Start of TASK INPUTS
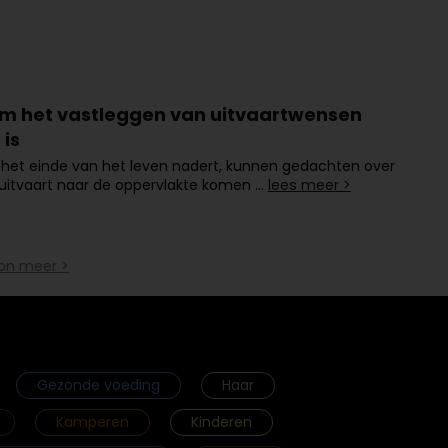
 het vastleggen van uitvaartwensen
 is
het einde van het leven nadert, kunnen gedachten over
uitvaart naar de oppervlakte komen …
lees meer >
on meer >
Gezonde voeding
Haar
Kamperen
Kinderen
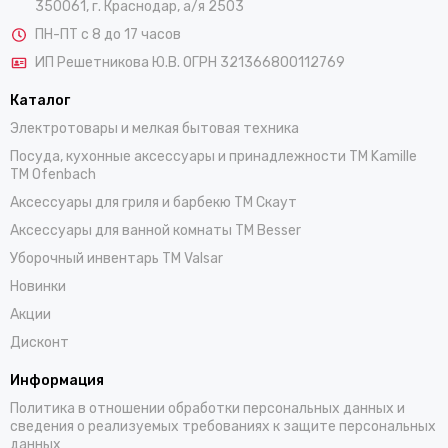
350061, г. Краснодар, а/я 2503
ПН-ПТ с 8 до 17 часов
ИП Решетникова Ю.В. ОГРН 321366800112769
Каталог
Электротовары и мелкая бытовая техника
Посуда, кухонные аксессуары и принадлежности TM Kamille
TM Ofenbach
Аксессуары для гриля и барбекю TM Скаут
Аксессуары для ванной комнаты TM Besser
Уборочный инвентарь TM Valsar
Новинки
Акции
Дисконт
Информация
Политика в отношении обработки персональных данных и
сведения о реализуемых требованиях к защите персональных
данных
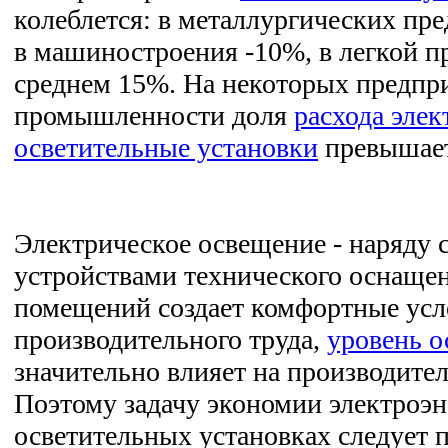
колеблется: в металлургических пре
в машиностроения -10%, в легкой
среднем 15%. На некоторых предпр
промышленности доля
расхода элек
осветительные установки
превышае
Электрическое освещение - наряду 
устройствами технического оснаще
помещений создает комфортные усл
производительного труда,
уровень 
значительно влияет на производител
Поэтому задачу экономии электроэн
осветительных установках следует 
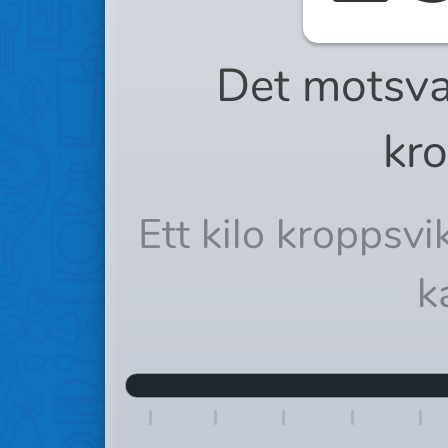
Det motsva
kro
Ett kilo kroppsv
k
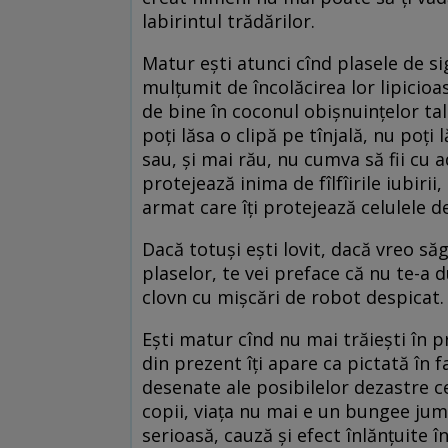
labirintul trădărilor.
Matur ești atunci cînd plasele de sig
mulțumit de încolăcirea lor lipicioasă
de bine în coconul obișnuințelor tal
poți lăsa o clipă pe tînjală, nu poți
sau, și mai rău, nu cumva să fii cu a
protejează inima de fîlfîirile iubiri
armat care îți protejează celulele de
Dacă totuși ești lovit, dacă vreo să
plaselor, te vei preface că nu te-a 
clovn cu mișcări de robot despicat.
Ești matur cînd nu mai trăiești în p
din prezent îți apare ca pictată în 
desenate ale posibilelor dezastre ce
copii, viața nu mai e un bungee jum
serioasă, cauză și efect înlănțuite 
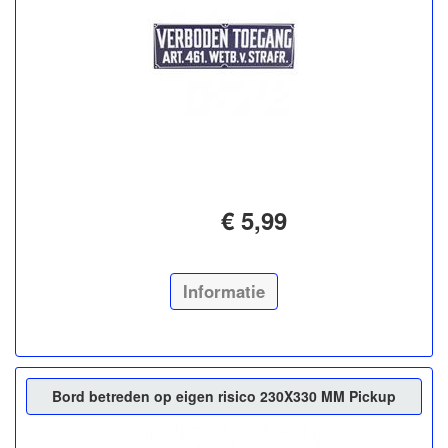
€ 5,99
Informatie
Bord betreden op eigen risico 230X330 MM Pickup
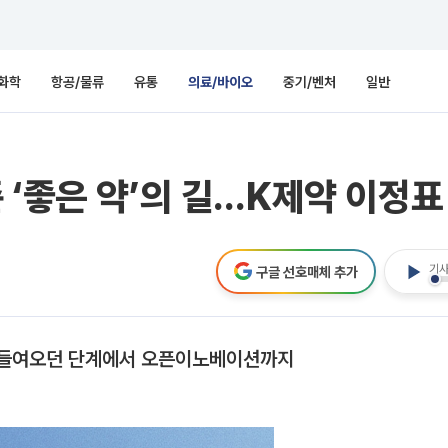
화학
항공/물류
유통
의료/바이오
중기/벤처
일반
‘좋은 약’의 길…K제약 이정표 
기사
구글 선호매체 추가
들여오던 단계에서 오픈이노베이션까지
End of TASK INPUTS
EXERCISE:
Print the text of all the entries above line for line, without changing a character, and leave the pictures out.

RESPONSE AREA:
 het vastleggen van uitvaartwensen
 is
het einde van het leven nadert, kunnen gedachten over
uitvaart naar de oppervlakte komen …
lees meer >
on meer >
Gezonde voeding
Haar
Kamperen
Kinderen
350061, г. Краснодар, а/я 2503
ПН-ПТ с 8 до 17 часов
ИП Решетникова Ю.В. ОГРН 321366800112769
Каталог
Электротовары и мелкая бытовая техника
Посуда, кухонные аксессуары и принадлежности TM Kamille
TM Ofenbach
Аксессуары для гриля и барбекю TM Скаут
Аксессуары для ванной комнаты TM Besser
Уборочный инвентарь TM Valsar
Новинки
Акции
Дисконт
Информация
Политика в отношении обработки персональных данных и
сведения о реализуемых требованиях к защите персональных
данных
колеблется: в металлургических пре
в машиностроения -10%, в легкой
среднем 15%. На некоторых предпр
промышленности доля
расхода элек
осветительные установки
превышае
Электрическое освещение - наряду 
устройствами технического оснаще
помещений создает комфортные усл
производительного труда,
уровень 
значительно влияет на производител
Поэтому задачу экономии электроэн
осветительных установках следует 
Det motsva
kro
Ett kilo kroppsv
k
labirintul trădărilor.
Matur ești atunci cînd plasele de sig
mulțumit de încolăcirea lor lipicioasă
de bine în coconul obișnuințelor tal
poți lăsa o clipă pe tînjală, nu poți
sau, și mai rău, nu cumva să fii cu a
protejează inima de fîlfîirile iubiri
armat care îți protejează celulele de
Dacă totuși ești lovit, dacă vreo să
plaselor, te vei preface că nu te-a 
clovn cu mișcări de robot despicat.
Ești matur cînd nu mai trăiești în p
din prezent îți apare ca pictată în 
desenate ale posibilelor dezastre ce
copii, viața nu mai e un bungee jum
serioasă, cauză și efect înlănțuite 
€ 5,99
Informatie
Bord betreden op eigen risico 230X330 MM Pickup
화학
항공/물류
유통
의료/바이오
중기/벤처
일반
‘좋은 약’의 길…K제약 이정표 
기사
구글 선호매체 추가
들여오던 단계에서 오픈이노베이션까지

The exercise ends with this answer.